FIFA-banned former president of the Ghana Football Association (GFA), Kwesi Nyantakyi, has alleged without evidence that he paid $100,000 through renowned lawyer Kwame Gyan, a lecturer at Legon, to be given as bribe to investigative journalist, Anas Aremeyaw Anas, to influence them from releasing the investigative video, Number 12, which saw his ouster.
“Before the video was released, a former colleague at the GFA Exco, Adam Munkaila, took me to Anas’ lawyers, a certain Kwame Gyan, a lecturer at Legon. I met him at his residence around Westland and he told me Anas was his student and had informed him he needed $150,000 to kill the story.
“I had never been to his house before. I gave them $100,000, but they told me the amount was inadequate and later went ahead to release the video,” he said in an interview with Captain Smart on Onua TV yesterday.
He continued that “After the video came out, I asked for a refund and even the refund was done in pieces. Today, they would bring $20,000, and the next day another $10,000. They were giving me stories, but eventually I got everything back.”
Nyantakyi also alleged that Anas’ lawyers told him the $100, 000 was inadequate and so they went ahead to air the video.
Recall that in June 2018, Anas released a video investigation that captured the 55-year-old along with several other football administrators and officials compromising the integrity of the game at a monumental scale.
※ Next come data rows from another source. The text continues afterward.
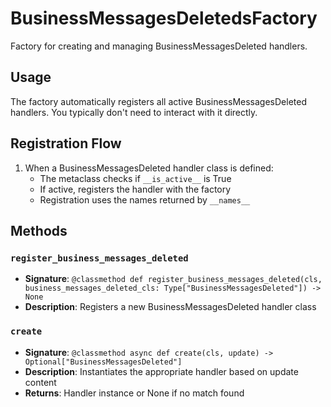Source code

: # BusinessMessagesDeletedsFactory

Factory for creating and managing BusinessMessagesDeleted handlers.

## Usage

The factory automatically registers all active BusinessMessagesDeleted handlers. 
You typically don't need to interact with it directly.

## Registration Flow

1. When a BusinessMessagesDeleted handler class is defined:
   - The metaclass checks if `__is_active__` is True
   - If active, registers the handler with the factory
   - Registration uses the names returned by `__names__`

## Methods

### `register_business_messages_deleted`
- **Signature**: `@classmethod def register_business_messages_deleted(cls, business_messages_deleted_cls: Type["BusinessMessagesDeleted"]) -> None`
- **Description**: Registers a new BusinessMessagesDeleted handler class

### `create`
- **Signature**: `@classmethod async def create(cls, update) -> Optional["BusinessMessagesDeleted"]`
- **Description**: Instantiates the appropriate handler based on update content
- **Returns**: Handler instance or None if no match found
The Number 12: When Greed and Corruption Become the Norm, is an investigative documentary by Ghanaian award-winning journalist, Anas Aremeyaw Anas, and his investigative group, Tiger Eye P. I., which premiered on 6 June 2018, highlighted the level of corruption in football and among football administrators in Ghana. The British Broadcasting Corporation (BBC) provided technical support for the investigation and secured the right to show it to a global audience.
Nyantakyi resigned from all his roles at the GFA, CAF, and FIFA and was in the end handed a lifetime ban from football, which later was reduced to 15 years.